Maybe it was an attempt to heaten up the cold outside or just a part of the traditional "I dont want to be alone during the cold winter time and like to find me someone to cuddle with" period, which I always seem to forget or ignore.
I am not really known to be the "cuddle type". Intimacy is one think, but cuddling another. I need my freedom - also physically. The so-called "Ivo space". The mac fans may call it iSPACE.
However this week it seemed that I was the only member of iSPACE. Everyone else was flirting, cuddling, kissing and who knows what else...
For example last Friday. I was at a bar with friends and had the pleasure to experience first hand the different aspects of relationships. Two couples and plenty of singles were part of our little group. One couple is enjoying the bless of commitment since only a couple months, the other since years. As the first one was holding hands, touching and kissing each other pretty much every second, the second one had a least three tables seperating them from each other.

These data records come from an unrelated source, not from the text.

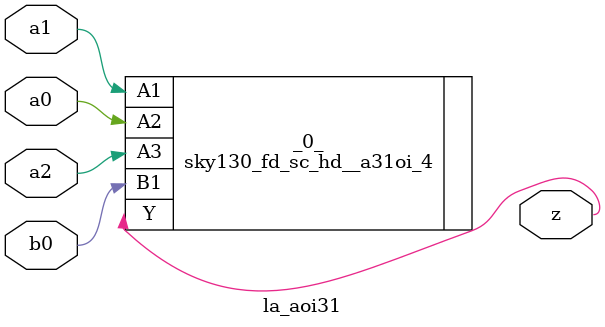
<source format=v>

/* Generated by Yosys 0.44 (git sha1 80ba43d26, g++ 11.4.0-1ubuntu1~22.04 -fPIC -O3) */

(* top =  1  *)
(* src = "inputs/la_aoi31.v:10.1-22.10" *)
module la_aoi31 (
    a0,
    a1,
    a2,
    b0,
    z
);
  (* src = "inputs/la_aoi31.v:13.12-13.14" *)
  input a0;
  wire a0;
  (* src = "inputs/la_aoi31.v:14.12-14.14" *)
  input a1;
  wire a1;
  (* src = "inputs/la_aoi31.v:15.12-15.14" *)
  input a2;
  wire a2;
  (* src = "inputs/la_aoi31.v:16.12-16.14" *)
  input b0;
  wire b0;
  (* src = "inputs/la_aoi31.v:17.12-17.13" *)
  output z;
  wire z;
  sky130_fd_sc_hd__a31oi_4 _0_ (
      .A1(a1),
      .A2(a0),
      .A3(a2),
      .B1(b0),
      .Y (z)
  );
endmodule

</source>
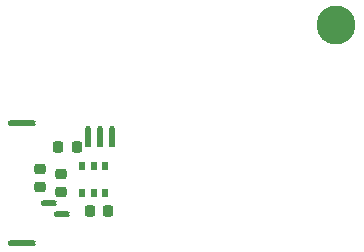
<source format=gbr>
%TF.GenerationSoftware,KiCad,Pcbnew,(6.0.8)*%
%TF.CreationDate,2022-11-07T16:33:32-05:00*%
%TF.ProjectId,3-input-or-gate,332d696e-7075-4742-9d6f-722d67617465,rev?*%
%TF.SameCoordinates,Original*%
%TF.FileFunction,Soldermask,Top*%
%TF.FilePolarity,Negative*%
%FSLAX46Y46*%
G04 Gerber Fmt 4.6, Leading zero omitted, Abs format (unit mm)*
G04 Created by KiCad (PCBNEW (6.0.8)) date 2022-11-07 16:33:32*
%MOMM*%
%LPD*%
G01*
G04 APERTURE LIST*
G04 Aperture macros list*
%AMRoundRect*
0 Rectangle with rounded corners*
0 $1 Rounding radius*
0 $2 $3 $4 $5 $6 $7 $8 $9 X,Y pos of 4 corners*
0 Add a 4 corners polygon primitive as box body*
4,1,4,$2,$3,$4,$5,$6,$7,$8,$9,$2,$3,0*
0 Add four circle primitives for the rounded corners*
1,1,$1+$1,$2,$3*
1,1,$1+$1,$4,$5*
1,1,$1+$1,$6,$7*
1,1,$1+$1,$8,$9*
0 Add four rect primitives between the rounded corners*
20,1,$1+$1,$2,$3,$4,$5,0*
20,1,$1+$1,$4,$5,$6,$7,0*
20,1,$1+$1,$6,$7,$8,$9,0*
20,1,$1+$1,$8,$9,$2,$3,0*%
G04 Aperture macros list end*
%ADD10RoundRect,0.225000X0.250000X-0.225000X0.250000X0.225000X-0.250000X0.225000X-0.250000X-0.225000X0*%
%ADD11R,0.510000X0.700000*%
%ADD12RoundRect,0.127000X0.508000X0.127000X-0.508000X0.127000X-0.508000X-0.127000X0.508000X-0.127000X0*%
%ADD13RoundRect,0.225000X-0.225000X-0.250000X0.225000X-0.250000X0.225000X0.250000X-0.225000X0.250000X0*%
%ADD14RoundRect,0.225000X-0.250000X0.225000X-0.250000X-0.225000X0.250000X-0.225000X0.250000X0.225000X0*%
%ADD15RoundRect,0.127000X1.016000X0.127000X-1.016000X0.127000X-1.016000X-0.127000X1.016000X-0.127000X0*%
%ADD16RoundRect,0.127000X-1.016000X-0.127000X1.016000X-0.127000X1.016000X0.127000X-1.016000X0.127000X0*%
%ADD17RoundRect,0.127000X0.127000X-0.762000X0.127000X0.762000X-0.127000X0.762000X-0.127000X-0.762000X0*%
%ADD18RoundRect,0.127000X-0.127000X0.762000X-0.127000X-0.762000X0.127000X-0.762000X0.127000X0.762000X0*%
%ADD19C,3.302000*%
G04 APERTURE END LIST*
D10*
%TO.C,R1*%
X145000000Y-95765000D03*
X145000000Y-97315000D03*
%TD*%
D11*
%TO.C,U5*%
X150500000Y-95485000D03*
X149550000Y-95485000D03*
X148600000Y-95485000D03*
X148600000Y-97805000D03*
X149550000Y-97820000D03*
X150500000Y-97805000D03*
%TD*%
D12*
%TO.C,*%
X146890000Y-99575000D03*
%TD*%
D13*
%TO.C,C2*%
X150750000Y-99315000D03*
X149200000Y-99315000D03*
%TD*%
D14*
%TO.C,R2*%
X146780000Y-96190000D03*
X146780000Y-97740000D03*
%TD*%
D15*
%TO.C,*%
X143500000Y-91865000D03*
%TD*%
D16*
%TO.C,*%
X143500000Y-102015000D03*
%TD*%
D17*
%TO.C,*%
X149100000Y-93015000D03*
%TD*%
D18*
%TO.C,*%
X151100000Y-93015000D03*
%TD*%
D12*
%TO.C,*%
X145790000Y-98615000D03*
%TD*%
D18*
%TO.C,*%
X150100000Y-93015000D03*
%TD*%
D13*
%TO.C,C1*%
X146550000Y-93875000D03*
X148100000Y-93875000D03*
%TD*%
D19*
%TO.C,*%
X170080000Y-83590000D03*
%TD*%
M02*

</source>
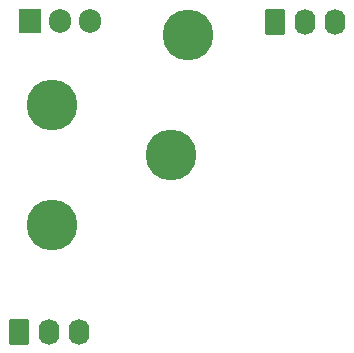
<source format=gbr>
%TF.GenerationSoftware,KiCad,Pcbnew,(6.0.1-0)*%
%TF.CreationDate,2023-01-23T11:43:20-05:00*%
%TF.ProjectId,Bias Coil Driver Full,42696173-2043-46f6-996c-204472697665,rev?*%
%TF.SameCoordinates,Original*%
%TF.FileFunction,Soldermask,Bot*%
%TF.FilePolarity,Negative*%
%FSLAX46Y46*%
G04 Gerber Fmt 4.6, Leading zero omitted, Abs format (unit mm)*
G04 Created by KiCad (PCBNEW (6.0.1-0)) date 2023-01-23 11:43:20*
%MOMM*%
%LPD*%
G01*
G04 APERTURE LIST*
G04 Aperture macros list*
%AMRoundRect*
0 Rectangle with rounded corners*
0 $1 Rounding radius*
0 $2 $3 $4 $5 $6 $7 $8 $9 X,Y pos of 4 corners*
0 Add a 4 corners polygon primitive as box body*
4,1,4,$2,$3,$4,$5,$6,$7,$8,$9,$2,$3,0*
0 Add four circle primitives for the rounded corners*
1,1,$1+$1,$2,$3*
1,1,$1+$1,$4,$5*
1,1,$1+$1,$6,$7*
1,1,$1+$1,$8,$9*
0 Add four rect primitives between the rounded corners*
20,1,$1+$1,$2,$3,$4,$5,0*
20,1,$1+$1,$4,$5,$6,$7,0*
20,1,$1+$1,$6,$7,$8,$9,0*
20,1,$1+$1,$8,$9,$2,$3,0*%
G04 Aperture macros list end*
%ADD10RoundRect,0.250000X-0.620000X-0.845000X0.620000X-0.845000X0.620000X0.845000X-0.620000X0.845000X0*%
%ADD11O,1.740000X2.190000*%
%ADD12C,4.300000*%
%ADD13R,1.905000X2.000000*%
%ADD14O,1.905000X2.000000*%
G04 APERTURE END LIST*
D10*
%TO.C,J2*%
X90970000Y-47075000D03*
D11*
X93510000Y-47075000D03*
X96050000Y-47075000D03*
%TD*%
D10*
%TO.C,J4*%
X69270000Y-73335000D03*
D11*
X71810000Y-73335000D03*
X74350000Y-73335000D03*
%TD*%
D12*
%TO.C,H3*%
X72050000Y-54165000D03*
%TD*%
%TO.C,H2*%
X83600000Y-48205000D03*
%TD*%
%TO.C,H1*%
X72050000Y-64315000D03*
%TD*%
%TO.C,H4*%
X82200000Y-58355000D03*
%TD*%
D13*
%TO.C,U9*%
X70210000Y-47055000D03*
D14*
X72750000Y-47055000D03*
X75290000Y-47055000D03*
%TD*%
M02*

</source>
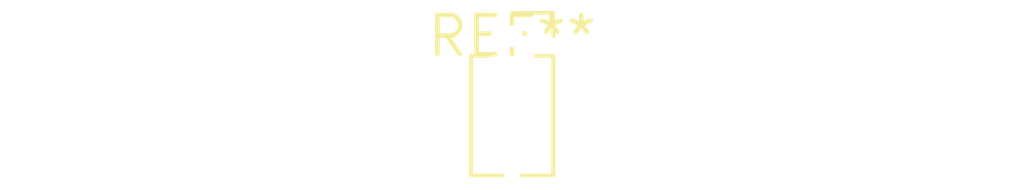
<source format=kicad_pcb>
(kicad_pcb (version 20240108) (generator pcbnew)

  (general
    (thickness 1.6)
  )

  (paper "A4")
  (layers
    (0 "F.Cu" signal)
    (31 "B.Cu" signal)
    (32 "B.Adhes" user "B.Adhesive")
    (33 "F.Adhes" user "F.Adhesive")
    (34 "B.Paste" user)
    (35 "F.Paste" user)
    (36 "B.SilkS" user "B.Silkscreen")
    (37 "F.SilkS" user "F.Silkscreen")
    (38 "B.Mask" user)
    (39 "F.Mask" user)
    (40 "Dwgs.User" user "User.Drawings")
    (41 "Cmts.User" user "User.Comments")
    (42 "Eco1.User" user "User.Eco1")
    (43 "Eco2.User" user "User.Eco2")
    (44 "Edge.Cuts" user)
    (45 "Margin" user)
    (46 "B.CrtYd" user "B.Courtyard")
    (47 "F.CrtYd" user "F.Courtyard")
    (48 "B.Fab" user)
    (49 "F.Fab" user)
    (50 "User.1" user)
    (51 "User.2" user)
    (52 "User.3" user)
    (53 "User.4" user)
    (54 "User.5" user)
    (55 "User.6" user)
    (56 "User.7" user)
    (57 "User.8" user)
    (58 "User.9" user)
  )

  (setup
    (pad_to_mask_clearance 0)
    (pcbplotparams
      (layerselection 0x00010fc_ffffffff)
      (plot_on_all_layers_selection 0x0000000_00000000)
      (disableapertmacros false)
      (usegerberextensions false)
      (usegerberattributes false)
      (usegerberadvancedattributes false)
      (creategerberjobfile false)
      (dashed_line_dash_ratio 12.000000)
      (dashed_line_gap_ratio 3.000000)
      (svgprecision 4)
      (plotframeref false)
      (viasonmask false)
      (mode 1)
      (useauxorigin false)
      (hpglpennumber 1)
      (hpglpenspeed 20)
      (hpglpendiameter 15.000000)
      (dxfpolygonmode false)
      (dxfimperialunits false)
      (dxfusepcbnewfont false)
      (psnegative false)
      (psa4output false)
      (plotreference false)
      (plotvalue false)
      (plotinvisibletext false)
      (sketchpadsonfab false)
      (subtractmaskfromsilk false)
      (outputformat 1)
      (mirror false)
      (drillshape 1)
      (scaleselection 1)
      (outputdirectory "")
    )
  )

  (net 0 "")

  (footprint "PinSocket_1x04_P1.27mm_Vertical" (layer "F.Cu") (at 0 0))

)

</source>
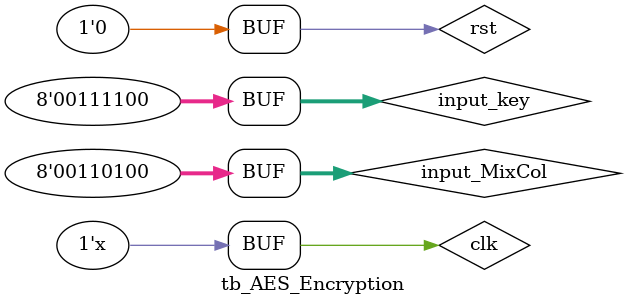
<source format=v>
`timescale 1ns/1ns


module tb_AES_Encryption;
 reg rst;
    reg clk;
    reg [7:0] input_key;
    reg [7:0] input_MixCol;
    wire [127:0] encryptedMessage;
    //wire [3:0] round;
   
    parameter kin = 128'h2b7e151628aed2a6abf7158809cf4f3c;
    AES_Encryption UUT (rst, clk, input_key, input_MixCol, encryptedMessage);

    always #5 begin
        clk = !clk;
    end
    
    initial begin
        
        rst = 1'b1;
        clk = 1'b1;
        
      
        #10
        rst = 1'b0;
        input_key = kin[127:120];
        //input_MixCol = kin[127:0];
        input_MixCol = 8'b00110010;

        #10
        input_key = kin[119:112];
        input_MixCol = 8'b01000011; //43
        
        #10
        input_key = kin[111:104];
        input_MixCol = 8'b11110110; //f6
       
        #10
        input_key = kin[103:96];
         input_MixCol = 8'b10101000; //a8 
       
        #10
        input_key = kin[95:88];
         input_MixCol = 8'b10001000; //88  
        
        #10
        input_key = kin[87:80];
        input_MixCol = 8'b01011010; //5a
        
        #10
        input_key = kin[79:72];
        input_MixCol = 8'b00110000; //30
        
        #10
        input_key = kin[71:64];
        input_MixCol = 8'b10001101; //8d
        
        #10
        input_key = kin[63:56];
        input_MixCol =8'b00110001; //31
        
        #10
        input_key = kin[55:48];
        input_MixCol =8'b00110001; //31
        
        
        #10
        input_key = kin[47:40];
        input_MixCol =8'b10011000; //98
        
        #10
        input_key = kin[39:32];
        input_MixCol =8'b10100010; //a2
        
        
        #10
        input_key = kin[31:24];
        input_MixCol = 8'b11100000; //e0
        
       
        #10
        input_key = kin[23:16];
        input_MixCol = 8'b00110111; //37
        
        
        #10
        input_key = kin[15:8];
        input_MixCol = 8'b00000111; //07
       
        
       
        #10
        input_key = kin[7:0];
         input_MixCol = 8'b00110100; //34
    end
endmodule

</source>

The lovebirds were sitting right across from me and as much as I like them, I could not stand watching the scenario any longer and started to talk to the girl to my left. She was the female part of the other couple that night. What striked me most was the fact how open she spoke about her relationship and troubled sex life. After being in a relationship for such a long time, she had the feeling that it got boring and repetitive. I did not know what to say, since I have never been in that sort of situation. My longest relationship was about 8 months long.
Somehow I felt the urge to warn the two lovebirds and tell them instead of "wasting" all their sexual energy tonight, rather spread it over the upcoming years...you never know when the last spark dissapears. But another drink later I had more fun watching the singles flirting with each other. The entire room was more like a battlefield. Singles and couples fighting for attention, territory, love and hope.
As H.L. Mencken already once said "Love is the triumph of imagination over intelligence" I started to wonder: Is it all worth fighting for? What is better: being in a relationship and constantly have to work on it and fight for its survival or going out all the time and boxing its way through the dating and small talk bullshit before you can have your go and get laid or maybe find true love? Is being single and therefore by yourself the only alternative to all this fighting? Not really, since by being single you are fighting with yourself and your feelings.Is there a solution to this issue? I do not know, and I guess there can not be the same solution for each and everyone but rather a complex amount of smaller solutions and comibations were you can pick and chose from. More like finding the perfect excuse for the right solution. It is not that we do not know what would be best for us and therefore the correct solution, but that we do not want to accept the problem.
My problem that night was that I was too drunk to have the nerve to listen to any further relationship problems by others and far to drunk to pick up some girl and show her my opinion of a happily-ever-after...which lasts till breakfast.
Joan Baez found the right words in order to describe the situation perfectly: "The easiest kind of relationship for me is with ten thousand people. The hardest is with one".
So off I went to grab a cab and get lost in the city of singles just to get back home and wake up alone. It felt great.